More than a decade ago the oldest sedimentary rocks in the world at Isua in West Greenland hit the headlines, and not for the first time. Inclusions of graphite in crystals of the mineral apatite from the Isua supracrustals had yielded carbon isotopes unusually deficient in 13C relative to 12C, which is often regarded as a sign that life was involved in the carbon cycle at the time. The Isua rocks have been reliably dated at around 3.8 billion years (Ga) so that added over 400 Ma to the time at which life was present on Earth. Sedimentary rocks formed at 3.4 Ga contain the first tangible signs in the form of stromatolites thought to have been secreted by biofilms of blue-green bacteria which are oxygen-generating photosynthesisers. Sadly, limestones at Isua, indeed all the putative sedimentary rocks there were metamorphosed and deformed plastically so that such features, if they were ever present, had been obliterated. Apatite was thought to be so strong and resistant to heating that carbon within its crystals would have preserved original isotopic ‘signatures’. Detailed studies to test this hypothesis refuted the early age for life, which reverted back to around 3.4 Ga. But Isua presents too good an opportunity for its geochemical secrets to be left uninvestigated.
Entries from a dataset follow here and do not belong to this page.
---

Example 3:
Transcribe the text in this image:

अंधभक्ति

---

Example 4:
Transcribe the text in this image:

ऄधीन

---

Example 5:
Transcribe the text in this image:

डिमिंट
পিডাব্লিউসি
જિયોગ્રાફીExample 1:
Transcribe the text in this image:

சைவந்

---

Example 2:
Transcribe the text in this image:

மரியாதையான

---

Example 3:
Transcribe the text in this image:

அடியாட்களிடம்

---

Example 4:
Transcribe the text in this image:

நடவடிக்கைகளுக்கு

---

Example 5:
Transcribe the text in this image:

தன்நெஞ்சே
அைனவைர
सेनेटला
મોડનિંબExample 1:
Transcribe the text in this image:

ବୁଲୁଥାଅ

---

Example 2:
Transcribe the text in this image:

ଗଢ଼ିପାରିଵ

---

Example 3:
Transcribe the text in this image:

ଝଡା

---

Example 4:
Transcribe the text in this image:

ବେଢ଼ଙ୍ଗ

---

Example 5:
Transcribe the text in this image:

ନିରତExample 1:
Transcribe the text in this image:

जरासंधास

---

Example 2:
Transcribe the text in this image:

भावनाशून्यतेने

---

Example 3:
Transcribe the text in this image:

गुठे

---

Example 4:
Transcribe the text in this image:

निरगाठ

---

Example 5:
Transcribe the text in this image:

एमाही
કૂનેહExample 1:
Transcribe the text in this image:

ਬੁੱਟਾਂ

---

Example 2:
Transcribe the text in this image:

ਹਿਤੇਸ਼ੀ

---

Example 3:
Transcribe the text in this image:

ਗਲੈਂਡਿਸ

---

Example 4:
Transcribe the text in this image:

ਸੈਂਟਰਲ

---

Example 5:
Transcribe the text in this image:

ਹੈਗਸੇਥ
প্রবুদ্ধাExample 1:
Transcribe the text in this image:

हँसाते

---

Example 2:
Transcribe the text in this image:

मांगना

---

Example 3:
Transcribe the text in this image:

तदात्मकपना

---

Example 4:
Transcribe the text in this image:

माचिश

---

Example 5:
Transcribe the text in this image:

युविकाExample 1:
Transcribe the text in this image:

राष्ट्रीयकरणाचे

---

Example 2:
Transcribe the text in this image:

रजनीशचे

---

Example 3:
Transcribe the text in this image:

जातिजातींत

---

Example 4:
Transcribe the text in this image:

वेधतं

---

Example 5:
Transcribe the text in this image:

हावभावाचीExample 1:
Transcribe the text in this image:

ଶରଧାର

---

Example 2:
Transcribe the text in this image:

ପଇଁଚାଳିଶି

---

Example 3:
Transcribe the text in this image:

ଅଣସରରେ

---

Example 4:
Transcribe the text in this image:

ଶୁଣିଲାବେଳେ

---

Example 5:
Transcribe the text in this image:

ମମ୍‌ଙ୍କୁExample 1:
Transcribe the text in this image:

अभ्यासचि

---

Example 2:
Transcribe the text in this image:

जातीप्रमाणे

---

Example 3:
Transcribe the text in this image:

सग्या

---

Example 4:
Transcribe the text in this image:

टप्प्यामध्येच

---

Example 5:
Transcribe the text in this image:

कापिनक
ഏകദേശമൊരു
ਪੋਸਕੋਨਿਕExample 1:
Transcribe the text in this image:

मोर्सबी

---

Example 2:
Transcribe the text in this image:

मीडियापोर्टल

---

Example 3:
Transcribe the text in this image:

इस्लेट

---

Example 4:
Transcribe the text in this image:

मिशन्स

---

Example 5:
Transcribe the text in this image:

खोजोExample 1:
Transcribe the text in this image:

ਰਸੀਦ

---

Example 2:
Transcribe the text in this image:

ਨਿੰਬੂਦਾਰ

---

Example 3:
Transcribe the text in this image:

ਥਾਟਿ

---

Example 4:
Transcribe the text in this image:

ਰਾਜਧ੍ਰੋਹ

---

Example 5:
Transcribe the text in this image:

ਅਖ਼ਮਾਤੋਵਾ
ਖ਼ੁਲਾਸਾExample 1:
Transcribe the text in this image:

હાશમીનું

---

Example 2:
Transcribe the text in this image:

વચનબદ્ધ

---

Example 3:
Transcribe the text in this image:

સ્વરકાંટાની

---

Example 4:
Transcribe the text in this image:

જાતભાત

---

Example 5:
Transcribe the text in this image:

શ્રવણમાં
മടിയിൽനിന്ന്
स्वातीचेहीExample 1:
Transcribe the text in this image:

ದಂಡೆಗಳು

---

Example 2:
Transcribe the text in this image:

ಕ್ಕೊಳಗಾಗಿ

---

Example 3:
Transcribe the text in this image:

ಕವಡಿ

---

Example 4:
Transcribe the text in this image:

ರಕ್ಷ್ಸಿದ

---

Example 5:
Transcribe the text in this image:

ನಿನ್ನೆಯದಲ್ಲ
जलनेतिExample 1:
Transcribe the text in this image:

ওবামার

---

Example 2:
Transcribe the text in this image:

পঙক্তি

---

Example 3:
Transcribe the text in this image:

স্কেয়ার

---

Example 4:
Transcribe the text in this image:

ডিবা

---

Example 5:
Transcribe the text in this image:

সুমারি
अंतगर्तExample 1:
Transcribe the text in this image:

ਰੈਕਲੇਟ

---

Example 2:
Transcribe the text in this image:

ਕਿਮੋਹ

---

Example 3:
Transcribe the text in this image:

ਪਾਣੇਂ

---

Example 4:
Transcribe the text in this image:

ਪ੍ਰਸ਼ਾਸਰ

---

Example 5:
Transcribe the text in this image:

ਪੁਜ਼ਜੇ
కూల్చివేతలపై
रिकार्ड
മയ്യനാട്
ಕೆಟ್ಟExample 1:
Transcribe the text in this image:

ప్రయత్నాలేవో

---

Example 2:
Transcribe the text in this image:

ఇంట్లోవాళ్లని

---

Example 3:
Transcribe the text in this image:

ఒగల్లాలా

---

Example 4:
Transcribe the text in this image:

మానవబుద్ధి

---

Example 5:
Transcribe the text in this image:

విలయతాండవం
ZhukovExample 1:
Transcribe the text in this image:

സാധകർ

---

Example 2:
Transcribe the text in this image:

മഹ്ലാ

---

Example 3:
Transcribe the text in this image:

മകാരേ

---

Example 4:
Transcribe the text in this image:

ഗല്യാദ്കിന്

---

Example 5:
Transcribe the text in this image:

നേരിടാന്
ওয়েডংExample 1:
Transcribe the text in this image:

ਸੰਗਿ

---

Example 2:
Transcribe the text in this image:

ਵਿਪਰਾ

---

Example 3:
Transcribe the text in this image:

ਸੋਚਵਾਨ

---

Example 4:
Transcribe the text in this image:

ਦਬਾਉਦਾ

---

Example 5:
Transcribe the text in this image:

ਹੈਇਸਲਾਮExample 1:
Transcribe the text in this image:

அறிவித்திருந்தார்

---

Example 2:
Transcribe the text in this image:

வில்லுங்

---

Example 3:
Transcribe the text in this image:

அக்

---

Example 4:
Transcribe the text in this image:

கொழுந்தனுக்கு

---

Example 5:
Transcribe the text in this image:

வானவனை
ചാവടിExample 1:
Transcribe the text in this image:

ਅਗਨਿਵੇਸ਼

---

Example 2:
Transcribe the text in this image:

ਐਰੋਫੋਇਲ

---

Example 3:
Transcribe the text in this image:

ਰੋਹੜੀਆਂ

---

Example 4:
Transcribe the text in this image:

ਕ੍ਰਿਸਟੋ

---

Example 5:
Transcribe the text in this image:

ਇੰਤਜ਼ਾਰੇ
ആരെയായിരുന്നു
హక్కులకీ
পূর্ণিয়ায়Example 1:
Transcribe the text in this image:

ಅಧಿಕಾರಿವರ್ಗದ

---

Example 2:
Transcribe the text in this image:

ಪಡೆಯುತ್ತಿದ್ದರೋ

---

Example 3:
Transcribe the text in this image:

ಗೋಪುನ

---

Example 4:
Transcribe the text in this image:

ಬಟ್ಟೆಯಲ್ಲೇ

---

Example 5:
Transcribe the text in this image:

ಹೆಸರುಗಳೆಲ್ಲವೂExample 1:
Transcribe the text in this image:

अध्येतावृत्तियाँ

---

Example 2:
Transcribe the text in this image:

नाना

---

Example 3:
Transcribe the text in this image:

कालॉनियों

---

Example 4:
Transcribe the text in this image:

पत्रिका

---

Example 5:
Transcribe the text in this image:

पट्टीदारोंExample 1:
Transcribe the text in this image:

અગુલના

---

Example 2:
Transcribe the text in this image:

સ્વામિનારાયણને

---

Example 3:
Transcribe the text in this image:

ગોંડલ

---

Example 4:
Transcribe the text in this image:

The latest targets are its iron isotopes. Isua includes metamorphosed banded ironstones composed largely of magnetite and quartz. Magnetite is iron oxide (Fe3O4) and begs the question of how such an oxygen-rich mineral formed in such volumes in sediment if photosynthesizing life had not made elemental oxygen available. That would oxidize soluble ferrous ions (Fe2+) to the insoluble ferric form (Fe3+) in order for iron oxide to precipitate from sea water in large amounts. There is no other means known for oxygen to be produced in a planet’s surface environment. A team at the University of Wisconsin’s NASA Astrobiology Institute, led by Andrew Czaja and joined by Stephen Moorbath of the University of Oxford, who set the entire West Greenland story rolling by leading its geochronological investigation since the early 1970s, have made a breakthrough (Czaja, A.D. et al. 2013. Biological Fe oxidation controlled deposition of banded iron formation in the ca. 3770 Ma Isua Supracrustal Belt (West Greenland). Earth and Planetary Science Letters, v. 363, p. 192-203).
Any element that has more than one naturally occurring isotope offers the possibility of studying various kinds of chemical process by looking for changes to the relative proportions of the different isotopes. Having different relative atomic masses isotopes of an element have slightly different chemical properties so that one is likely to be more favoured in a reaction than another. In the case of iron, the most important reactions in surface processes are those that depend on reducing and oxidising conditions, i.e. producing soluble Fe2+ and insoluble Fe3+ respectively. Oxidation and precipitation of iron oxides and hydroxides tend to favour the heavier isotope 56Fe over the more common 54Fe resulting in an increase in the 56Fe/54Fe ratio (δ56Fe). This is found throughout the Isua ironstones, but may again reflect metamorphism. However, such was the detail of this study that δ56Fe values were measured for many individual bands. Instead of showing roughly the same values throughout the rock, each band had a different value. That strongly suggests that values produced during sedimentation had been preserved. It seems that a bacterial mechanism of oxidation was involved. Moreover, by comparing the 3.8 Ga Isua ironstones with examples dated at 2.5 Ga from Australia the team found different isotopic values that implicates different kinds of bacteria involved in producing apparently similar rock types. The twist is that the most likely bacterial type involved at Isua may have been a photosynthesiser, but not of the kind that releases elemental oxygen instead transferring it from water to combine directly with the ions of iron that its photosynthesis had oxidised. The younger ironstones seem more likely to have involved cyanobacteria that do excrete oxygen; shortly after their formation the Earth’s surface increasingly became oxygen-bearing.
Throughout the Precambrian, BIFs appear and then vanish from the record only to reappear when geologist least expect them, for instance around the time of the Snowball Earth events in the Neoproterozoic Era. Iron isotopes could well become handy tools to probe the processes that formed them.